━━━ Text passage ━━━

Staging (Determining the Extent of the Lesion)
The Enneking method is the generally accepted staging systems for primary bone tumors, especially malignant tumors.
This method is based on the histologic grading of the tumor (benign, low-grade malignant, high-grade malignant), its anatomic extent (mostly as determined by imaging), and the presence of metastases (in the skeleton or, above all, in the lung). These three factors are combined to plan the treatment strategy for a particular bone or soft-tissue tumor. The major role of the imager is to determine the local extent of the tumor and to search for skeletal metastases by scintigraphy and pulmonary metastases by chest CT.
A distinction should also be made between the intra- and extracompartmental locations of the tumor.
Intracompartmental lesions are defined as follows:
- All lesions confined to the subcutaneous fat (soft-tissue tumors).
- All lesions confined to the parosteal soft tissues. These tumors displace the muscles without infiltrating either muscle or osseous cortex.
- All bone tumors that are intracortical, i.e., the cortex or a surrounding neocortex is still visible.
- All soft-tissue tumors confined to a muscle compartment. The fascial planes enclosing these compartments are not violated. Examples of recognized muscle compartments are the posterior compartment of the calf, the anterior compartment of the calf, and the dorsal compartment of the forearm.

━━━ Given entries ━━━

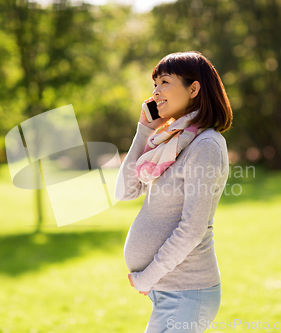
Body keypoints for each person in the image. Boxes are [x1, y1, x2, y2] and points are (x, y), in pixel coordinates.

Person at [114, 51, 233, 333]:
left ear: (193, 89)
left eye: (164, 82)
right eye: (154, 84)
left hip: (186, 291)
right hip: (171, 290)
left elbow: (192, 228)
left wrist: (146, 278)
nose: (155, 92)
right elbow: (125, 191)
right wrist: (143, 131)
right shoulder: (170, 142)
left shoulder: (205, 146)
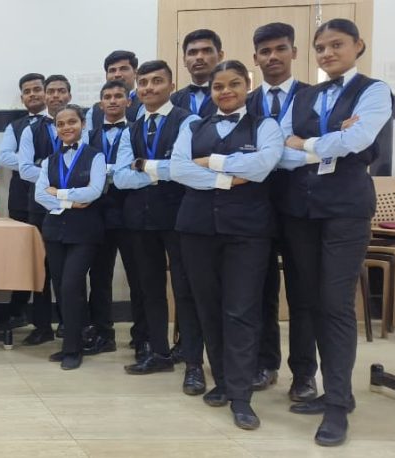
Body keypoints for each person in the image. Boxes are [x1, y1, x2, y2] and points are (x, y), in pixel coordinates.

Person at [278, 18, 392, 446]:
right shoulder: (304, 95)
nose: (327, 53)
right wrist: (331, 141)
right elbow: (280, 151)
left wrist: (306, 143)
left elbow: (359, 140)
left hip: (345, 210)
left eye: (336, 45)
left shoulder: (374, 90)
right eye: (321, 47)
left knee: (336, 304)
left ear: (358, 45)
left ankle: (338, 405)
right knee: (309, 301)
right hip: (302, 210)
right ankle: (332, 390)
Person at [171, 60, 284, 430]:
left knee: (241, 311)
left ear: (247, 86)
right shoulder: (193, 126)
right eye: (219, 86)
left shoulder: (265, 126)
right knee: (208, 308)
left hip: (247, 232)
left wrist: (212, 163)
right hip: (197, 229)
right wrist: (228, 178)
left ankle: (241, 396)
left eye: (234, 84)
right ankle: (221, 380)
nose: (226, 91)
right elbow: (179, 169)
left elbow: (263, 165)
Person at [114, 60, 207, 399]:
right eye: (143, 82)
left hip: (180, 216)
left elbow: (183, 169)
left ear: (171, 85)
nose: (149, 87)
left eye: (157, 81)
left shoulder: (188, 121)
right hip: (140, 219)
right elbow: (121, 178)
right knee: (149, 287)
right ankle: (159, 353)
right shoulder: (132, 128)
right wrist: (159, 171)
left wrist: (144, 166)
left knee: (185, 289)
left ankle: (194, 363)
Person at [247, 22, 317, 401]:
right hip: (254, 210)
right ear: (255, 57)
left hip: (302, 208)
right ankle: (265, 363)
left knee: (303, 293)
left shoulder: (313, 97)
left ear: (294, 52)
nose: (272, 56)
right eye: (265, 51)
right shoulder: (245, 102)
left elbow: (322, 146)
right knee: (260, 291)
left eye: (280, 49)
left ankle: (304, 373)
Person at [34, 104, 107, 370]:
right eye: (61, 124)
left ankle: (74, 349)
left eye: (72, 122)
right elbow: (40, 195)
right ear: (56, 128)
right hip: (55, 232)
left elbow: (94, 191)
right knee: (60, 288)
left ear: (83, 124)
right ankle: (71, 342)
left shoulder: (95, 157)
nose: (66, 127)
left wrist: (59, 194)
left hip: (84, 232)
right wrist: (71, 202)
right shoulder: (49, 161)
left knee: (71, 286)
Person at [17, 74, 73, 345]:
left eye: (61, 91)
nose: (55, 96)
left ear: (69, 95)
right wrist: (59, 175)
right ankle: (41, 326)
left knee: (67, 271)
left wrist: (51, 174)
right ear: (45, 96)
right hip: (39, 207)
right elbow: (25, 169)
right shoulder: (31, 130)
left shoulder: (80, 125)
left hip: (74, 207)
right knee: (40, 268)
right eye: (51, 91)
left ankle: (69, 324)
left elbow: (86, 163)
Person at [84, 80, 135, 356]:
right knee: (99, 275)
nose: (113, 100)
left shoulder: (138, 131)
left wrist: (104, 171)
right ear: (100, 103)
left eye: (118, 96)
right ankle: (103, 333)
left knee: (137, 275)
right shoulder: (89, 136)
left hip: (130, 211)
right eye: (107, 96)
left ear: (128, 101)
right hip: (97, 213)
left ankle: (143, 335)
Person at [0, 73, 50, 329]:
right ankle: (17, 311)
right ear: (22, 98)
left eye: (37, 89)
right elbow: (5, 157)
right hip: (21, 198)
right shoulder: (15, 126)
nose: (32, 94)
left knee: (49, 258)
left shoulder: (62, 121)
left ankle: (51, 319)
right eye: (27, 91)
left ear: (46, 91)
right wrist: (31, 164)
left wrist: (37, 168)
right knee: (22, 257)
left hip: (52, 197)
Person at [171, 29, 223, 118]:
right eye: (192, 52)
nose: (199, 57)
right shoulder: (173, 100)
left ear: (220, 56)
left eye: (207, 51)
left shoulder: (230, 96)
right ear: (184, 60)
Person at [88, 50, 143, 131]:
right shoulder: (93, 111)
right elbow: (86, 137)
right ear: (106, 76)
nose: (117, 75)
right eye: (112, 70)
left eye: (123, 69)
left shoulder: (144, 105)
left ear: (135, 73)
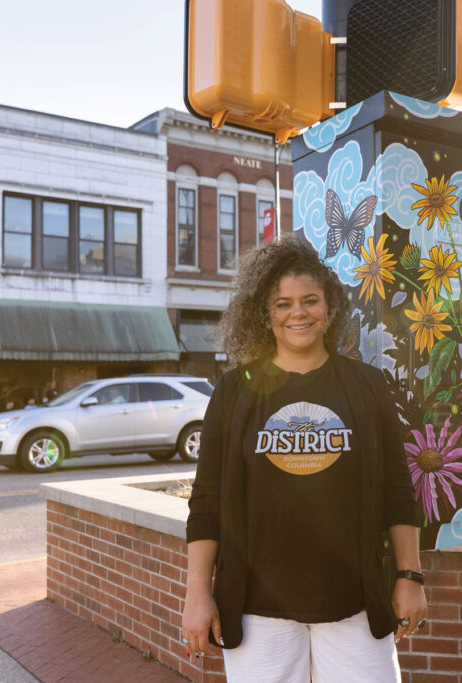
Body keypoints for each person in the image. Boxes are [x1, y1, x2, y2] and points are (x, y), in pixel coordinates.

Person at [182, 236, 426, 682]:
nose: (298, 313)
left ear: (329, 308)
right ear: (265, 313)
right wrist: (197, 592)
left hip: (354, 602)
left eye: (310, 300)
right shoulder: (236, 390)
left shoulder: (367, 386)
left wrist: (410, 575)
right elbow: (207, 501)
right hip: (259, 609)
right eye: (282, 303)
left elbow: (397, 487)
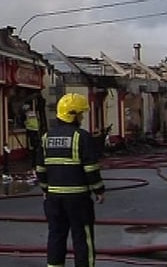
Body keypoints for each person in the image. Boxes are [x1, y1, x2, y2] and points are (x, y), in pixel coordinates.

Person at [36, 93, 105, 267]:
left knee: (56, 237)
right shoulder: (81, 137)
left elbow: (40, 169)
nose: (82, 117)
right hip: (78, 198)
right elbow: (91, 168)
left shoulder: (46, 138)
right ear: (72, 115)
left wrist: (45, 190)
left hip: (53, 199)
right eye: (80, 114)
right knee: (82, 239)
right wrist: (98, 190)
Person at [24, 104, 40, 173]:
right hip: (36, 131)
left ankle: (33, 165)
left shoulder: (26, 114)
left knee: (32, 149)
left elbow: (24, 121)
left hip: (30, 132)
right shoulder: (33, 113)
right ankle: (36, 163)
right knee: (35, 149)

━━━
━━━ Given entries ━━━

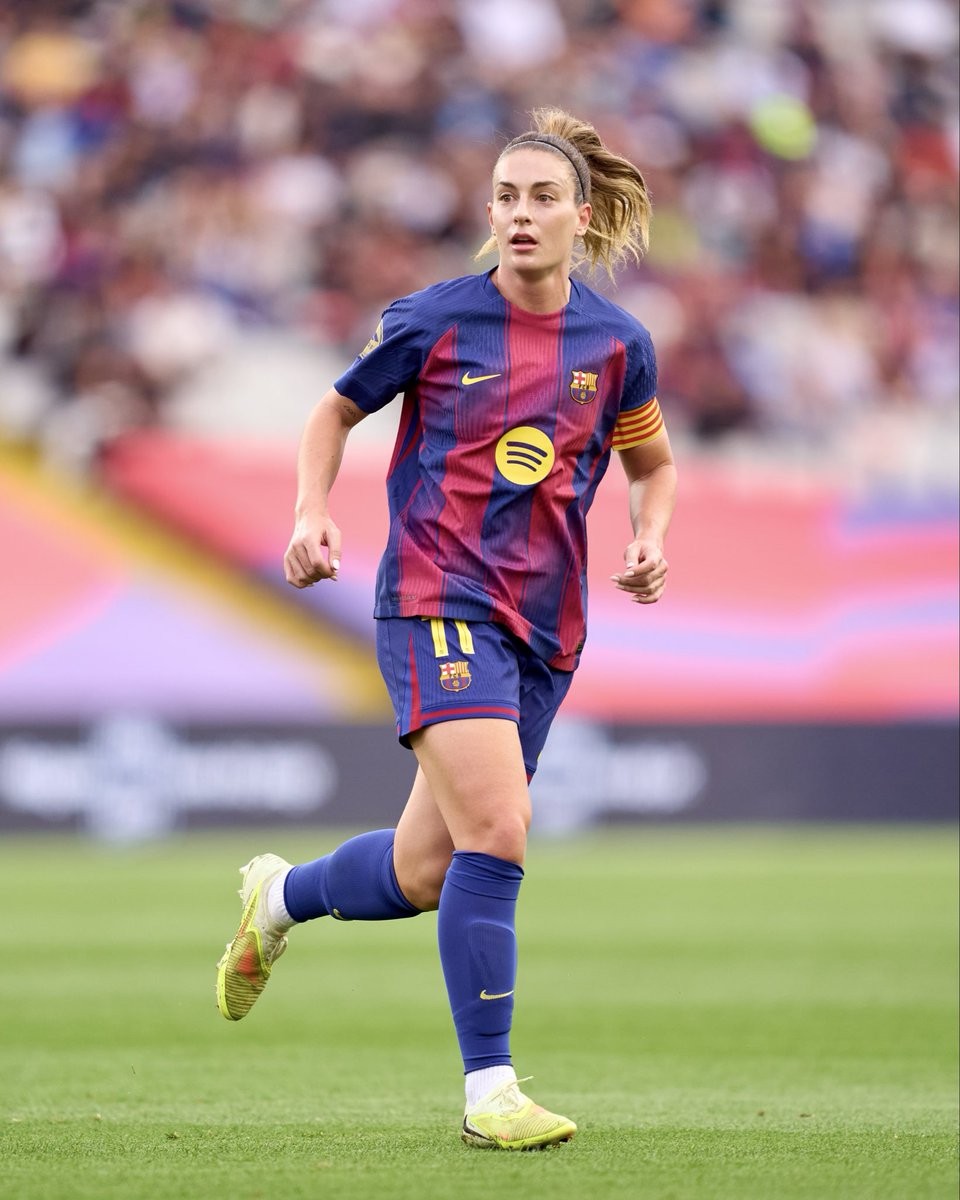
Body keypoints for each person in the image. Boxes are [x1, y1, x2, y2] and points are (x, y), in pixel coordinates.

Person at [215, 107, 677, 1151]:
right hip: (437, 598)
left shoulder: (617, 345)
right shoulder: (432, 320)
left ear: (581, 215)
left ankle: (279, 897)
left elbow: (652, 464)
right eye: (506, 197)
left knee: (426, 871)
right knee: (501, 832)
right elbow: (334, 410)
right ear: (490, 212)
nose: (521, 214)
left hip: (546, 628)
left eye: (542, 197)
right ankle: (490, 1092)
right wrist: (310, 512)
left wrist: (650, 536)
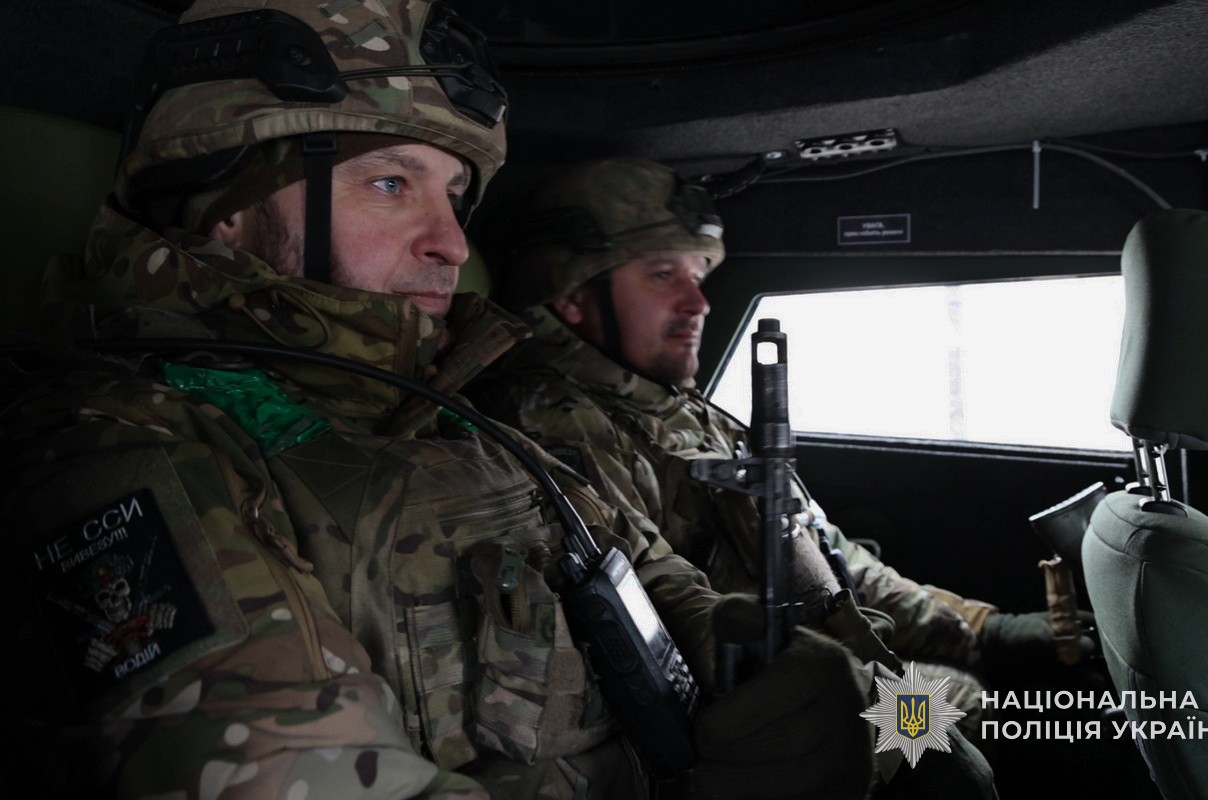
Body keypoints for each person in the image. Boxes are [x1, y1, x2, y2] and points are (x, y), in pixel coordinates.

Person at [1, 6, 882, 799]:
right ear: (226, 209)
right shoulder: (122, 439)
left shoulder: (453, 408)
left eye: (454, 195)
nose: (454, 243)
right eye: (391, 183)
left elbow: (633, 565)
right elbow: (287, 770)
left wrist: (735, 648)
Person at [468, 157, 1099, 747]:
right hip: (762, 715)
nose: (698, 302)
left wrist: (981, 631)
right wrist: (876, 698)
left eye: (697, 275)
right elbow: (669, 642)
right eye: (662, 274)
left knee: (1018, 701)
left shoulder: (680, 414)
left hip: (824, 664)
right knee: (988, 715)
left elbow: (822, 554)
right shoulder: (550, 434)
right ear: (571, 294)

━━━
━━━ Given entries ━━━

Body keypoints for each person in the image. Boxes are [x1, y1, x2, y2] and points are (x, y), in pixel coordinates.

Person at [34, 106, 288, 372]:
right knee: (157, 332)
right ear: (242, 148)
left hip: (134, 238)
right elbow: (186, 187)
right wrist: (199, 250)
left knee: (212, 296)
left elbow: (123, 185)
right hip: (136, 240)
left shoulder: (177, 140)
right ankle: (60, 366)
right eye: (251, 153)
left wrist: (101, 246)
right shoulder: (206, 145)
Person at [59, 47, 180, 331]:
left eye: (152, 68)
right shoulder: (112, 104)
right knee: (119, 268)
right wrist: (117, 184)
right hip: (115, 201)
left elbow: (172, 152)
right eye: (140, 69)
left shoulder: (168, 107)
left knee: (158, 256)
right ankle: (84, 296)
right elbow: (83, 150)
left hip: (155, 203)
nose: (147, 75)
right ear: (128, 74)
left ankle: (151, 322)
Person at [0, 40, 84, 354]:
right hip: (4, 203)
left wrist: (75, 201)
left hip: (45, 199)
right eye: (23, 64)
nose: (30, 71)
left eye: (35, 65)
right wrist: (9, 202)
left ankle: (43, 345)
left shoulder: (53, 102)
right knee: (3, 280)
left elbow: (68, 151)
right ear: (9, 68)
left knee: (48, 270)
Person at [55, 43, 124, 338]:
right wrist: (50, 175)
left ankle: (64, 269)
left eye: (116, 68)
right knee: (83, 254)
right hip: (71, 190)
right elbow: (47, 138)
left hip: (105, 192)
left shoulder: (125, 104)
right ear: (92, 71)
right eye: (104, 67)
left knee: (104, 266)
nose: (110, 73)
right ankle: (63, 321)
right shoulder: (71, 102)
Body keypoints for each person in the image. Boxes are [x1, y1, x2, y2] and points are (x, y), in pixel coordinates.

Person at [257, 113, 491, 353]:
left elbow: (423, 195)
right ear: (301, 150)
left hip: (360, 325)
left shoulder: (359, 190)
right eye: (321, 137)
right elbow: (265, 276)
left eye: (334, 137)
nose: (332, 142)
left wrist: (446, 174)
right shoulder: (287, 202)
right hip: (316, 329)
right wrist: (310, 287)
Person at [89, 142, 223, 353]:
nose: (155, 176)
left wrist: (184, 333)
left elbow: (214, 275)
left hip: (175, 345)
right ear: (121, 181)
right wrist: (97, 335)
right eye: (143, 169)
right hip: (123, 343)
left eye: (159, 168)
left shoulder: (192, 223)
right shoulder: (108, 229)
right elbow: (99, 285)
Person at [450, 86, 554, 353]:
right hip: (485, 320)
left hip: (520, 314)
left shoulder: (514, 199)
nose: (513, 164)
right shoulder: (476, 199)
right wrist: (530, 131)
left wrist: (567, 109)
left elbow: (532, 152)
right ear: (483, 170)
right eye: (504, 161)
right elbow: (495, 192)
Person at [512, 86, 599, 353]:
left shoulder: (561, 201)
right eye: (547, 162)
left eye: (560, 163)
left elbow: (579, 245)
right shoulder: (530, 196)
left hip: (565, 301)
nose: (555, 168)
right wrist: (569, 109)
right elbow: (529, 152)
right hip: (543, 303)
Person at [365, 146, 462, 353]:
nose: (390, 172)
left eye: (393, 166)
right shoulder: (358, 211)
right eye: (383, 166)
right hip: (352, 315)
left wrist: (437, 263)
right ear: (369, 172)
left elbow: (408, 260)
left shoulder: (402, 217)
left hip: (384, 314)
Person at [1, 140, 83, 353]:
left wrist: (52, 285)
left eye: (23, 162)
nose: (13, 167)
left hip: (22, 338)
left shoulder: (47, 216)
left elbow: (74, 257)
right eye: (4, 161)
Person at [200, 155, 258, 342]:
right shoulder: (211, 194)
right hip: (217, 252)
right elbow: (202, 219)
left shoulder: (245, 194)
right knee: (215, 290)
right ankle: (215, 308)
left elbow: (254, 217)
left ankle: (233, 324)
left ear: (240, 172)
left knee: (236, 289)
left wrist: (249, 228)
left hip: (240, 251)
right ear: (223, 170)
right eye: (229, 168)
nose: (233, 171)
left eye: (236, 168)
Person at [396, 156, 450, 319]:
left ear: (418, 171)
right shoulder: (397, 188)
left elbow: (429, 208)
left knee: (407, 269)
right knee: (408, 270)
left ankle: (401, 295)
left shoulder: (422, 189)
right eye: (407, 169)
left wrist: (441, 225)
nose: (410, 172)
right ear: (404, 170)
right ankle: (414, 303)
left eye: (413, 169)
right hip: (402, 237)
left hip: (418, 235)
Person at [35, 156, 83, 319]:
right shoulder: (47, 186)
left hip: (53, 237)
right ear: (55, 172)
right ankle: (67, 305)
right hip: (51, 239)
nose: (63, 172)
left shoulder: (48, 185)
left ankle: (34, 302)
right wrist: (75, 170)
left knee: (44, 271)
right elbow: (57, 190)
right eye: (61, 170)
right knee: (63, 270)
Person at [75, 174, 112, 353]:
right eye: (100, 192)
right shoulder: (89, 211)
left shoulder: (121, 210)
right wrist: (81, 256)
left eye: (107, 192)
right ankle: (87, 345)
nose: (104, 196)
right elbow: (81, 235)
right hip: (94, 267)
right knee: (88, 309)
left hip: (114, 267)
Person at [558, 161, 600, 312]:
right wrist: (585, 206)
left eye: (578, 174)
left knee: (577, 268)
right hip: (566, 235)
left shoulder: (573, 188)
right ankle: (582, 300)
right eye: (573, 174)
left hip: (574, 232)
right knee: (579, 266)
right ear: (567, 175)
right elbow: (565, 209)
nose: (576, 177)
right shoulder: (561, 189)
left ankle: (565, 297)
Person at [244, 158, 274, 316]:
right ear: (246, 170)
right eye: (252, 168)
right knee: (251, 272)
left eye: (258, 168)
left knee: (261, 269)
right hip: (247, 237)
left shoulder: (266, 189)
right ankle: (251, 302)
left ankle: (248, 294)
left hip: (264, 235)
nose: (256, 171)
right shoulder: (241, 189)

━━━

__Problem set__
• a. Copy the bone tumor staging passage word for word, starting with "Staging (Determining the" and going on through "by chest CT.".
• b. Pick up the bone tumor staging passage after its final sentence and continue writing it.
The data shown are not needed for this work.

__Responses__
• a.
Staging (Determining the Extent of the Lesion)
The Enneking method is the generally accepted staging systems for primary bone tumors, especially malignant tumors.
This method is based on the histologic grading of the tumor (benign, low-grade malignant, high-grade malignant), its anatomic extent (mostly as determined by imaging), and the presence of metastases (in the skeleton or, above all, in the lung). These three factors are combined to plan the treatment strategy for a particular bone or soft-tissue tumor. The major role of the imager is to determine the local extent of the tumor and to search for skeletal metastases by scintigraphy and pulmonary metastases by chest CT.

• b.
Extracompartmental lesions are defined as follows:
All tumors that violate any of the above-mentioned compartments or that abut or invade major neurovascular bundles. In addition, tumors are considered primary extracompartmental if located at a site without natural barriers.
These anatomic sites include mid-hand, midfoot, hind foot, popliteal fossa, femoral triangle, and axilla. Any tumor (bone or soft-tissue tumor) with articular extension is also considered extracompartmental.
Relative Values of the Different Imaging Modalities for Tissue Diagnosis, Assessing Biologic Activity, and Staging
Conventional Radiography
Radiography remains in the forefront of detecting skeletal lesions. Furthermore, it is the primary imaging modality to suggest the tissue diagnosis and to judge the biologic nature of tumorous lesions. For tumorlike or benign lesions, it can determine their extent.
Scintigraphy
Tc 99 m diphosphonate scintigraphy of the skeleton is used primarily to establish multifocality such as that seen with osseous metastases, and to monitor osseous lesions following therapy. Only a few entities, such as Paget disease and osteoid osteoma, exhibit a diagnostic pattern of bone uptake. The intensity of uptake within a lesion is not a reliable differentiating imaging finding.
CT
Although the role of CT for staging malignant tumors has decreased with the growth of MRI, it remains the standard method of evaluating uncertain radiographic and scintigraphic findings in the spine and pelvis. Some comparison studies could demonstrate that CT has the same accuracy as MRI for staging lesions as intra- versus extracompartmental in location. Because of its sensitivity in detecting calcifications and ossifications, CT is superior to conventional radiography in determining the tumor matrix and can add to the differential diagnostic assessment.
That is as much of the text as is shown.